__Task input__:
►

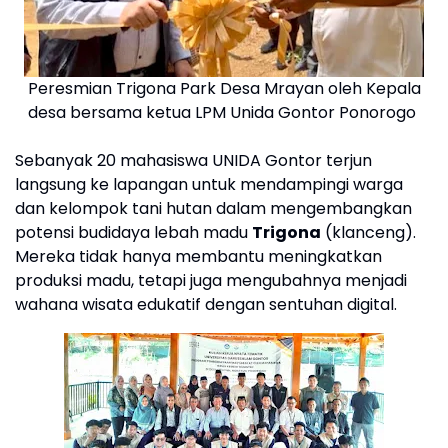
Peresmian Trigona Park Desa Mrayan oleh Kepala
desa bersama ketua LPM Unida Gontor Ponorogo
Sebanyak 20 mahasiswa UNIDA Gontor terjun
langsung ke lapangan untuk mendampingi warga
dan kelompok tani hutan dalam mengembangkan
potensi budidaya lebah madu
Trigona
(klanceng).
Mereka tidak hanya membantu meningkatkan
produksi madu, tetapi juga mengubahnya menjadi
wahana wisata edukatif dengan sentuhan digital.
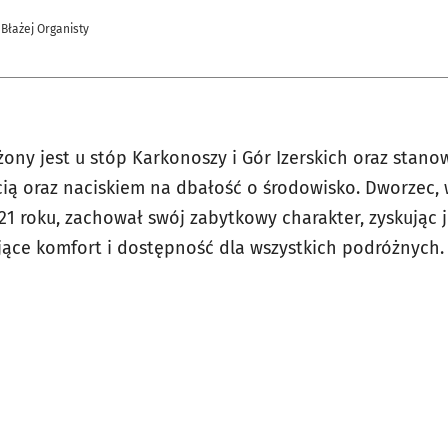
 Błażej Organisty
ony jest u stóp Karkonoszy i Gór Izerskich oraz stano
cią oraz naciskiem na dbałość o środowisko. Dworzec, 
1 roku, zachował swój zabytkowy charakter, zyskując 
ące komfort i dostępność dla wszystkich podróżnych.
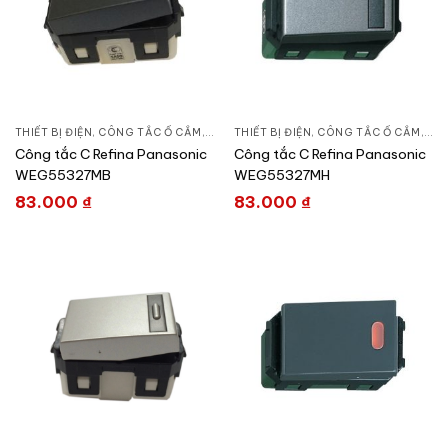
THIẾT BỊ ĐIỆN
,
CÔNG TẮC Ổ CẮM
,
DÒNG REFINA
THIẾT BỊ ĐIỆN
,
CÔNG TẮC Ổ CẮM
,
DÒ
Công tắc C Refina Panasonic
Công tắc C Refina Panasonic
WEG55327MB
WEG55327MH
83.000
₫
83.000
₫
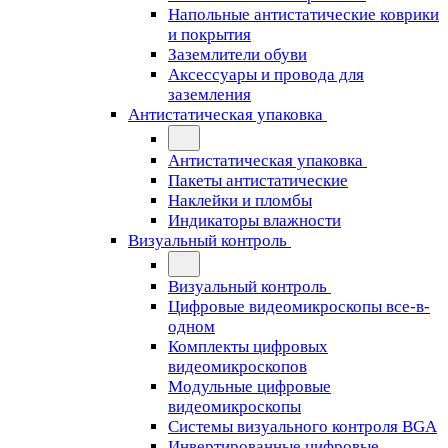
Напольные антистатические коврики
и покрытия
Заземлители обуви
Аксессуары и провода для
заземления
Антистатическая упаковка
Антистатическая упаковка
Пакеты антистатические
Наклейки и пломбы
Индикаторы влажности
Визуальный контроль
Визуальный контроль
Цифровые видеомикроскопы все-в-
одном
Комплекты цифровых
видеомикроскопов
Модульные цифровые
видеомикроскопы
Cистемы визуального контроля BGA
Инвертированные цифровые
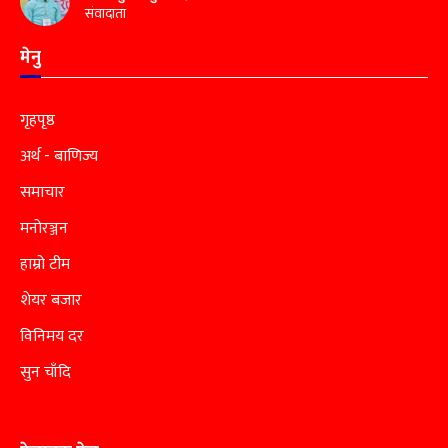
संवादाता
मेनु
गृहपृष्ठ
अर्थ - बाणिज्य
समाचार
मनोरञ्जन
हाम्रो टीम
शेयर बजार
विनिमय दर
सुन चाँदि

◄

__What the task requires__: With the pictures omitted, the entries are to be transcribed in full, exactly as they appear.

__Answer for the task__:
Peresmian Trigona Park Desa Mrayan oleh Kepala
desa bersama ketua LPM Unida Gontor Ponorogo
Sebanyak 20 mahasiswa UNIDA Gontor terjun
langsung ke lapangan untuk mendampingi warga
dan kelompok tani hutan dalam mengembangkan
potensi budidaya lebah madu
Trigona
(klanceng).
Mereka tidak hanya membantu meningkatkan
produksi madu, tetapi juga mengubahnya menjadi
wahana wisata edukatif dengan sentuhan digital.
 Błażej Organisty
ony jest u stóp Karkonoszy i Gór Izerskich oraz stano
cią oraz naciskiem na dbałość o środowisko. Dworzec, 
1 roku, zachował swój zabytkowy charakter, zyskując 
ące komfort i dostępność dla wszystkich podróżnych.
THIẾT BỊ ĐIỆN
,
CÔNG TẮC Ổ CẮM
,
DÒNG REFINA
THIẾT BỊ ĐIỆN
,
CÔNG TẮC Ổ CẮM
,
DÒ
Công tắc C Refina Panasonic
Công tắc C Refina Panasonic
WEG55327MB
WEG55327MH
83.000
₫
83.000
₫
Напольные антистатические коврики
и покрытия
Заземлители обуви
Аксессуары и провода для
заземления
Антистатическая упаковка
Антистатическая упаковка
Пакеты антистатические
Наклейки и пломбы
Индикаторы влажности
Визуальный контроль
Визуальный контроль
Цифровые видеомикроскопы все-в-
одном
Комплекты цифровых
видеомикроскопов
Модульные цифровые
видеомикроскопы
Cистемы визуального контроля BGA
Инвертированные цифровые
संवादाता
मेनु
गृहपृष्ठ
अर्थ - बाणिज्य
समाचार
मनोरञ्जन
हाम्रो टीम
शेयर बजार
विनिमय दर
सुन चाँदि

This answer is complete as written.